I'm trying to do too many things at once, and it feels really good.
Here's a quick list of stuff in my head:
So, I guess that's to say: I'm filling myself and hoping that a sense of self emerges. Speaking of which, I played two games that were not on the above list of stuff to do, recently. I played Blue Prince and I played Indika. I wanna share my thoughts with you.
Blue Prince, which is being talked about considerably right now, was kind of pathetic. On a technical level it was doing some really cool and interesting things, the loop ceased to be fun about 5 hours in. If you're unfamiliar, the game is like this: it has a roguelike resource management gameplay loop, in which you draft smallscale room puzzles from a large pool, three at a time. Some groups of room puzzles have "synergy" in either a puzzle axis (two rooms or more rooms are needed to complete one puzzle) or a resource management axis. As you place rooms on a grid, you deplete rooms from your draft pool. Rooms have various configurations of exits: exits can lead to empty spaces, which allow you to draft additional rooms, the exits of two adjacent rooms can be aligned to link them, and the exits can become dead-ends if blocked by an adjacent room's wall.
The primary tensions lies in both resource management and in gambling. You expend "steps" to traverse rooms, you expend "keys" to unlock exits which allows you to draft new rooms, you expend "gems" in order to pay additional costs on higher-value rooms when drafted, you expend "dice" in order to reroll drafts for better room selection, and you expend exits as you attempt to build out the map and are forced into corners. Running out of steps automatically ends a run. Running out of available exits soft-locks a run. Running out of keys increases the chance that a run will end, as possible exits get more and more likely to be locked as you advance through the game.
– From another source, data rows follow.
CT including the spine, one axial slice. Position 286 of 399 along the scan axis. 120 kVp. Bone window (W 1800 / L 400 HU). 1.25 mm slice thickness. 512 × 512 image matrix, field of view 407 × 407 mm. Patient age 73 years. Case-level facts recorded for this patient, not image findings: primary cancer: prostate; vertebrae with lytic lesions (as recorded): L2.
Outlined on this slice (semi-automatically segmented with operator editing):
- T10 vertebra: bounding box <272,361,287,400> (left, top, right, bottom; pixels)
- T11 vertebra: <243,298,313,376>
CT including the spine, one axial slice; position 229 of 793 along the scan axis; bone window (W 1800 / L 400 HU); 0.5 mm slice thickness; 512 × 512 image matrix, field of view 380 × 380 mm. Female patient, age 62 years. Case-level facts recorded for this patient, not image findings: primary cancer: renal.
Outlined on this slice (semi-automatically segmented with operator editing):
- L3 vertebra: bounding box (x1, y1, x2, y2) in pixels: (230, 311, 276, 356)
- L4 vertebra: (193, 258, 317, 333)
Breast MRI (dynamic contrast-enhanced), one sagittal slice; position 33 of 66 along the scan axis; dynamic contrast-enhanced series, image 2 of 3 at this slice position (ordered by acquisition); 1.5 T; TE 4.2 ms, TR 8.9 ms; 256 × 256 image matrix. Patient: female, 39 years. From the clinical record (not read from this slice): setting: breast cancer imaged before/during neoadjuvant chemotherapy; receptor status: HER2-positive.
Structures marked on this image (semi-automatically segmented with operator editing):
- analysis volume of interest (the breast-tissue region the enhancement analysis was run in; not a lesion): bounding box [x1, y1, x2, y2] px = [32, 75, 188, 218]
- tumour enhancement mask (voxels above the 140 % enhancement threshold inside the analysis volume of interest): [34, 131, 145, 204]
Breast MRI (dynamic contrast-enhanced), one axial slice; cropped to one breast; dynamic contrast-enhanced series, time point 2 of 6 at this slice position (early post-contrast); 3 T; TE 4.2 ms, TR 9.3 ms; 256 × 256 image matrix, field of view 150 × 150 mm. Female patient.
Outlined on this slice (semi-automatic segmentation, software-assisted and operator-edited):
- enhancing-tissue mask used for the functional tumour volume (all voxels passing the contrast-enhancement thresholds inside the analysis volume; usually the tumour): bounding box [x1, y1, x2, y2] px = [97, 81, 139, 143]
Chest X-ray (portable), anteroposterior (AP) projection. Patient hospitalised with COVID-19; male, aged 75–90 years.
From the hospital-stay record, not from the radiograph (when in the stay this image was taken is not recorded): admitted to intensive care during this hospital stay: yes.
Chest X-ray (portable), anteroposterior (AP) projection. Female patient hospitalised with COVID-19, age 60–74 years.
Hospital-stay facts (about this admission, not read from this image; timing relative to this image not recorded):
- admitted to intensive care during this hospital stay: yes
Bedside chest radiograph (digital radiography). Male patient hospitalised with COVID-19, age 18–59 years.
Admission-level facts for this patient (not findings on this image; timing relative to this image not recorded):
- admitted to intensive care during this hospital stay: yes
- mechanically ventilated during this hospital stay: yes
It's an incredibly fun puzzle game for about five hours during the first stages of investigation; however, there comes a point where it loses its charm. Puzzle games that I enjoy lock me out of gameplay by exceeding my ability to wrap my head around them. I enjoyed The Witness, I enjoyed Obduction, I enjoyed the platform, physics bullshit of Portal. Blue Prince isn't like that though. At the five hour mark, I had built up a beginner understanding of the mytery of the game and assembled a list of tasks I wanted to try and complete. And thus began a slog through hours of 10-30 minute runs where I was essentially rolling dice in the hopes that two rooms would appear side by side.
At no point was I really tearing my hair out over how to complete a puzzle, or throwing my hands up in defeat, like "okay, I get it, you're smarter than me!". There were objectives that were completely clear to me, and my mastery of the resource-management aspects of the game was sharp enough to keep runs going well into the 30 minute range, searching and praying for the right rooms to show up, doing everything I could to increase my chances. The amount of bad-luck I experienced has pushed me out of playing it further after about the 12 hour mark.
Still 30 bucks for 5 really solid hours of entertainment was alright. I just wish I hadn't tried to puzzle-game bash my head against it for all that additional time.
Indika, on the other hand, I would call excellent.
It's a beautiful, third-person adventure platformer about a russian orthodox nun in a fantastic world-war I era Russia. Indika is probably about 5 hours or so of pretty generic gameplay, but the gameplay feels like a vehicle for style and narrative that are the core of the experience. The game asks direct questions about faith and God, and what is free will anyway? It marries acts of religious observance to a points-based system that implies a gamification of the Christian soul, and at the end of the game it clearly and openly states a position on the final worth of these observances.
Part of me also feels like: am I actually a smart & thinking person? I think most of the time I act on instinct, not according to any great plan but just based on my predictive experience. Do I just have good luck? Have my experiences just trained me into a statistically successful pattern of behavior? Day-to-day, I don't think very clearly. I get lost in my kitchen, in the middle of tasks not knowing what to do, my floors pile up with dirty laundry and coats I throw off as soon as I get home. At work, if one of my bosses asked me a question, I would know intuitively which lie to tell to navigate that singular conversation, but I feel like an animal driven by instinct.
I guess those kinds of questions are a big reason I liked Indika. I can't really feel confident that even if the answers come out of my mouth, that I'm the one answering them.